→ **Objectives**
• a. List every numbered section heading that appears as a heading in the Grover's search text, in order.
• b. Answer these questions from the Grover's search text, one per line:
(i) What gate is chosen as the signal unitary?
(ii) How can Grover's oracle be defined?
(iii) What is the controlled version of the left projector?
• c. Quote the Grover's search text from "A difficulty is" up to and including "Grover’s oracle does.".

→ **Text**

=-=-=-=-=

Alright, we are now ready to tackle some of the QSVT applications.

7 Grover’s search

As is standard, I will open the list of QSVT applications with Grover’s search. I must note though, that I find it a bit harder conceptually than many other applications. This is because we will deal with a block encoding in an a priori unknown basis, which is unusual. Anyway, let’s get going.

7.1 The problem

We aim to find an unknown computational basis state $|m\rangle$ of $n$ qubits. As our signal unitary, we choose the Hadamard gate acting on all qubits $U=H^{\otimes n}$. We know that $\langle m|H^{\otimes n}|0\rangle=\frac{1}{\sqrt{N}}$. In other words,

\[U = \frac{1}{\sqrt{N}} |m\rangle\langle 0|+\dots \ ,\]

i.e. in a suitable basis, $U$ block encodes the transition amplitude between $|0\rangle$ and $|m\rangle$. If we could apply a polynomial transformation, which approximates $\theta(x-a)$ with $a<\frac{1}{\sqrt{N}}$, we would effectively amplify the transition amplitude and construct a unitary $U_\phi$ that is almost guaranteed to prepare our marked state $|m\rangle$ starting with $|0\rangle$.

A difficulty is that we do not really know the basis of the block encoding, as this would be equivalent to knowing $|m\rangle$. At the same time, in QSVT we only need to access controlled versions of projectors corresponding to the block encoding, and this is exactly what Grover’s oracle does.

7.2 Projectors

Grover’s oracle can be defined as $G=\mathbb{1}-2|m\rangle\langle m|$. Actually, in practical applications Grover’s oracle is more often represented as an operator that flips the state of an auxilary qubit controlled by the state of the system, i.e. $G|n\rangle|0\rangle=|n\rangle|0\rangle$ for $n\neq m$ and $G|m\rangle|0\rangle=|m\rangle|1\rangle$. In effect, this operator is nothing but the $|m\rangle$-controlled NOT gate $G=C_{|m\rangle\langle m|}NOT$. As we discussed in Sec. 4.8 it is sufficient to construct the projector rotation $\Pi_R(\phi)$. The left projector is simply $\Pi_L=|0\rangle\langle0|$ and its controlled version is just the $n+1$ qubit Toffoli gate.

=-=-=-=-=

→ **Information given**
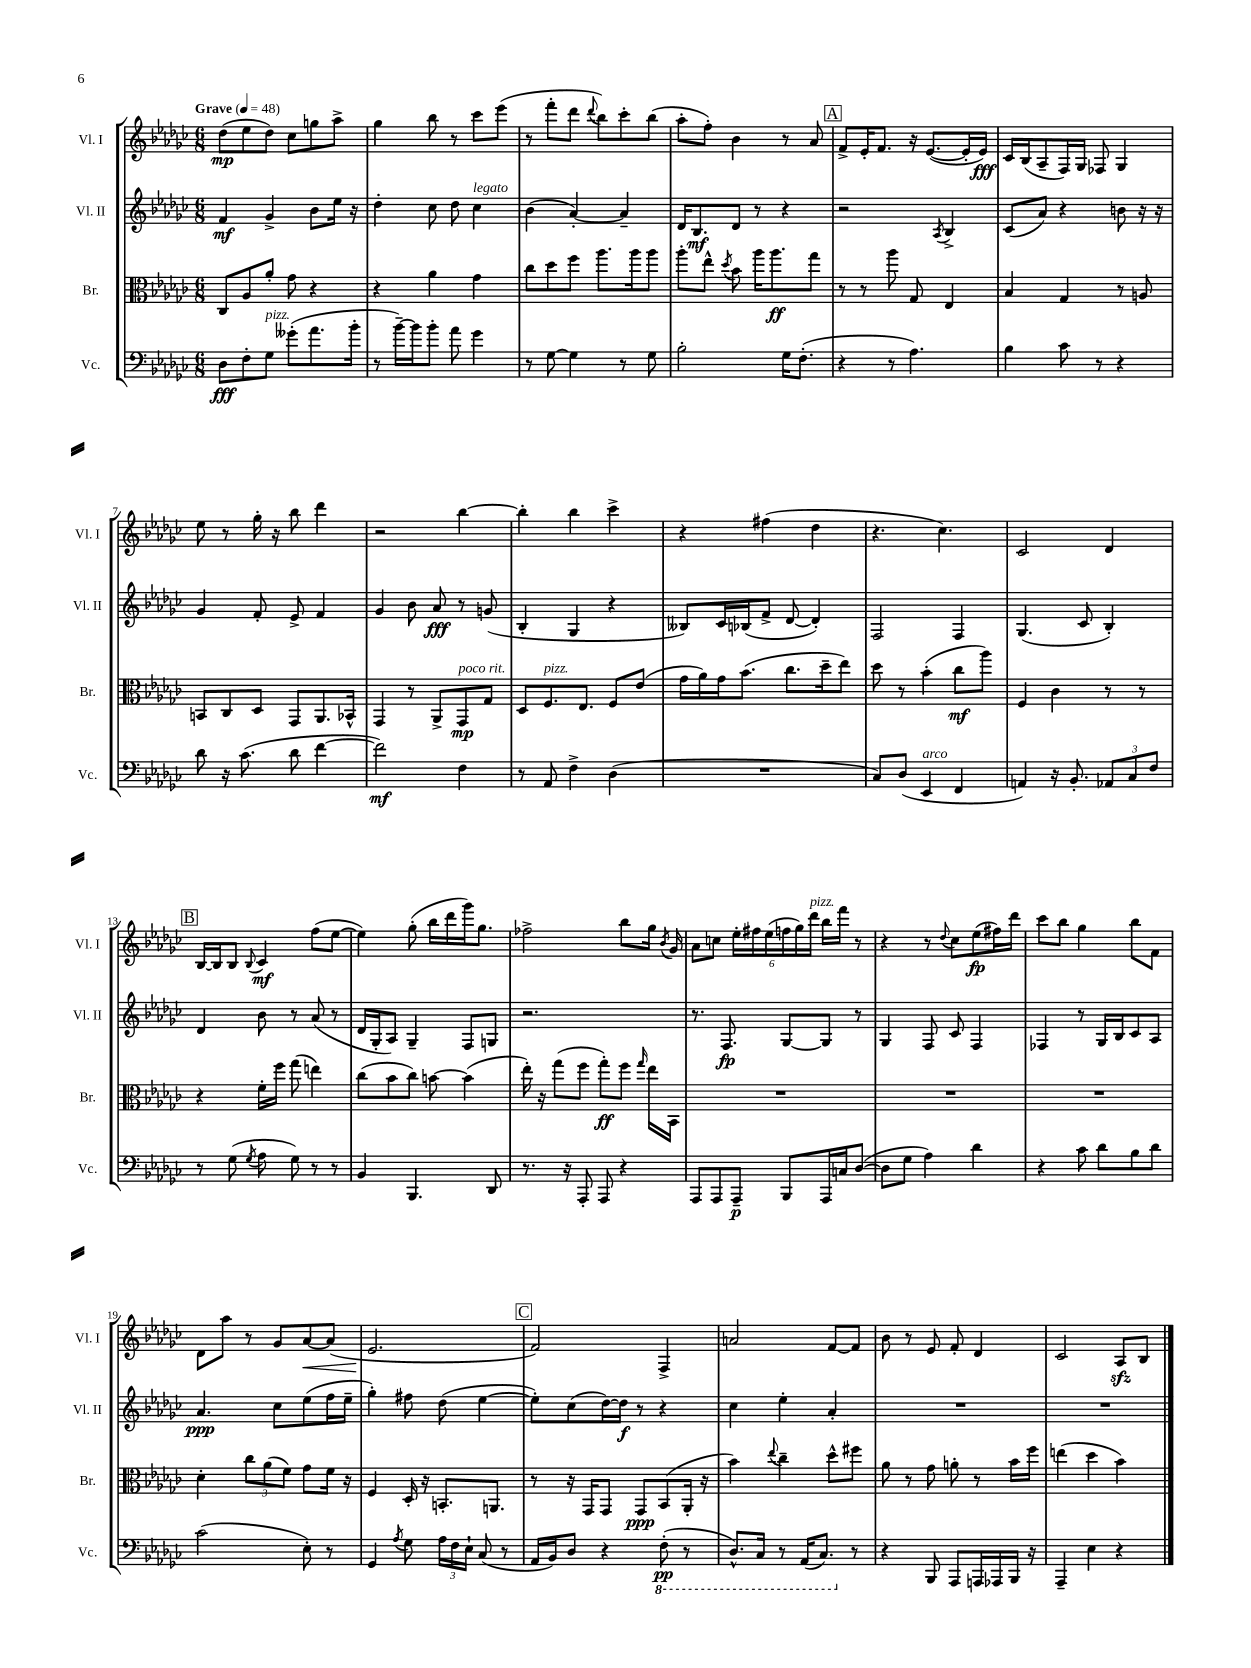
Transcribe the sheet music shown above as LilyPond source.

<<
\new StaffGroup <<
\new Staff = "s0" \with { instrumentName = "Vl. I" shortInstrumentName = "Vl. I" } {
    \clef treble \key ges \major \numericTimeSignature \time 6/8 \tempo "Grave" 4 = 48
    \autoBeamOff des''8[\mp( ees''8 des''8]) ces''8[ g''8 aes''8]-> |
    ges''4 bes''8 r8 ces'''8[ ees'''8]( |
    r8 f'''8[-. des'''8] \appoggiatura { des'''8 } bes''8[) ces'''8-. bes''8]( |
    aes''8[-. f''8]-.) bes'4 r8 aes'8 |
    \mark \markup { \box "A" } f'8[-> ees'16-. f'8.] r16 ees'8.[~( ees'16-. ees'16]\fff) |
    ces'16[ bes16( aes8-- f16) ges16] fes8 ges4 |
    ees''8 r8 ges''16-. r16 bes''8 des'''4 |
    r2 bes''4~ |
    bes''4-. bes''4 ces'''4-> |
    r4 fis''4( des''4 |
    r4. ces''4.) |
    ces'2 des'4 |
    \mark \markup { \box "B" } bes16[~ bes16 bes8] \appoggiatura { bes8 } ces'4\mf f''8[( ees''8]~ |
    ees''4) ges''8-.( bes''16[ des'''16 ges'''16) ges''8.] |
    fes''2-> bes''8[ ges''16] \acciaccatura { bes'8 } ges'16 |
    aes'8[ c''8] \tuplet 6/4 { ees''16[-. fis''16 ees''16( f''16 ges''16) des'''16]^\markup { \italic "pizz." } } bes''16[ f'''16] r8 |
    r4 r8 \appoggiatura { des''8 } ces''8[ ees''8\fp( fis''16) des'''16] |
    ces'''8[ bes''8] ges''4 bes''8[ f'8] |
    des'8[ aes''8] r8 ges'8[ aes'8~\< aes'8]( |
    ees'2.\! |
    \mark \markup { \box "C" } f'2) f4-> |
    a'2 f'8[~ f'8] |
    bes'8 r8 ees'8 f'8-. des'4 |
    ces'2 aes8[\sfz bes8] \bar "|." |
}
\new Staff = "s1" \with { instrumentName = "Vl. II" shortInstrumentName = "Vl. II" } {
    \clef treble \key ges \major \numericTimeSignature \time 6/8
    \autoBeamOff f'4\mf ges'4-> bes'8[ ees''16] r16 |
    des''4-. ces''8 des''8 ces''4^\markup { \italic "legato" } |
    bes'4( aes'4~-.) aes'4-- |
    des'16[ bes8.\mf des'8] r8 r4 |
    \mark \markup { \box "A" } r2 \acciaccatura { aes8 } bes4-> |
    ces'8[( aes'8]) r4 b'8 r16 r16 |
    ges'4 f'8-. ees'8-> f'4 |
    ges'4 bes'8 aes'8\fff r8 g'8( |
    bes4-. ges4 r4 |
    beses8[) ces'16 bes16( f'8]-> des'8~ des'4-.) |
    f2 f4 |
    ges4.( ces'8 bes4-.) |
    \mark \markup { \box "B" } des'4 bes'8 r8 aes'8( r8 |
    des'16[ ges16-. aes8]) ges4-- f8[ g8] |
    r2. |
    r8. f8.\fp ges8[~ ges8] r8 |
    ges4 f8 ces'8 f4 |
    fes4 r8 ges16[ bes16 ces'8 aes8] |
    aes'4.\ppp ces''8[ ees''8( f''16 ees''16]-- |
    ges''4-.) fis''8 des''8( ees''4~ |
    \mark \markup { \box "C" } ees''8[-.) ces''8( des''16~) des''16]\f r8 r4 |
    ces''4 ees''4-. aes'4-. |
    R2. |
    R2. \bar "|." |
}
\new Staff = "s2" \with { instrumentName = "Br." shortInstrumentName = "Br." } {
    \clef alto \key ges \major \numericTimeSignature \time 6/8
    \autoBeamOff ces8[ aes8 aes'8]-. ges'8 r4 |
    r4 aes'4 ges'4 |
    ces''8[ des''8 f''8] aes''8.[ aes''16 aes''8] |
    aes''8[-. ees''8]-^ \acciaccatura { des''8 } bes'8 aes''16[ aes''8.\ff ges''8] |
    \mark \markup { \box "A" } r8 r8 aes''8 ges8 ees4 |
    bes4 ges4 r8 a8 |
    b,8[ ces8 des8] ges,8[ aes,8. bes,16]-^ |
    ges,4 r8 aes,8[-> ges,8\mp^\markup { \italic "poco rit." } ges8] |
    des8[ f8.^\markup { \italic "pizz." } ees8.] f8[ ees'8]( |
    ges'16[ aes'16) ges'16 bes'8.]( ces''8.[ des''16-- ees''8]) |
    des''8 r8 bes'4-.( ces''8[\mf aes''8]) |
    f4 ces'4 r8 r8 |
    \mark \markup { \box "B" } r4 f'16[-. f''16] ges''8( e''4) |
    ces''8[( bes'8 ces''8]) b'8~ b'4( |
    ees''16-.) r16 ges''8[( f''8] ges''8[-.\ff) f''8] \grace { ges''16 } ees''16[ bes,16] |
    R2. |
    R2. |
    R2. |
    des'4-. \tuplet 3/2 { ces''8[ aes'8( f'8]) } ges'8[ f'16] r16 |
    f4 des16-. r16 b,8.[-. a,8.] |
    \mark \markup { \box "C" } r8 r16 ges,16[ ges,8] ges,8[\ppp bes,8( aes,16]-. r16 |
    bes'4) \appoggiatura { ees''8 } ces''4-- des''8[-^ fis''8] |
    aes'8 r8 ges'8 a'8-. r8 bes'16[ f''16] |
    e''4( des''4 bes'4) \bar "|." |
}
\new Staff = "s3" \with { instrumentName = "Vc." shortInstrumentName = "Vc." } {
    \clef bass \key ges \major \numericTimeSignature \time 6/8
    \autoBeamOff des8[\fff f8-. ges8]^\markup { \italic "pizz." } geses'8[-.( aes'8. bes'16]-. |
    r8 bes'16[~--) bes'16 bes'8]-. aes'8 ges'4 |
    r8 ges8~ ges4 r8 ges8 |
    bes2-. ges16[ f8.]-.( |
    \mark \markup { \box "A" } r4 r8 aes4.) |
    bes4 ces'8 r8 r4 |
    des'8 r16 ces'8.( des'8 f'4~ |
    f'2\mf) f4 |
    r8 aes,8 f4-> des4( |
    R2. |
    ces8[) des8]( ees,4^\markup { \italic "arco" } f,4 |
    a,4) r16 bes,8.-. \tuplet 3/2 { aes,8[ ces8 f8] } |
    \mark \markup { \box "B" } r8 ges8( \acciaccatura { ges8 } aes8 ges8) r8 r8 |
    bes,4 bes,,4. des,8 |
    r8. r16 aes,,8-. aes,,8 r4 |
    aes,,8[ aes,,8 aes,,8]--\p bes,,8[ aes,,16 c16 des8]~( |
    des8[ ges8] aes4) des'4 |
    r4 ces'8 des'8[ bes8 des'8] |
    ces'2( ees8-.) r8 |
    ges,4 \acciaccatura { aes8 } ges8 \tuplet 3/2 { aes16[ f16 ees16]-! } ces8( r8 |
    \mark \markup { \box "C" } aes,16[ bes,16) des8] r4 \ottava #-1 f,8-.\pp( r8 |
    des,8.[-^) ces,16] r8 aes,,16[( ces,8.]) \ottava #0 r8 |
    r4 bes,,8 aes,,8[ a,,16 aes,,16 bes,,16] r16 |
    aes,,4-- ees4 r4 \bar "|." |
}
>>
>>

=-=-=-=-=

→ **Solutions below**
• a.
7 Grover’s search
7.1 The problem
7.2 Projectors

• b.
(i) The Hadamard gate acting on all qubits, $U=H^{\otimes n}$.
(ii) As $G=\mathbb{1}-2|m\rangle\langle m|$.
(iii) The $n+1$ qubit Toffoli gate.

• c.
A difficulty is that we do not really know the basis of the block encoding, as this would be equivalent to knowing $|m\rangle$. At the same time, in QSVT we only need to access controlled versions of projectors corresponding to the block encoding, and this is exactly what Grover’s oracle does.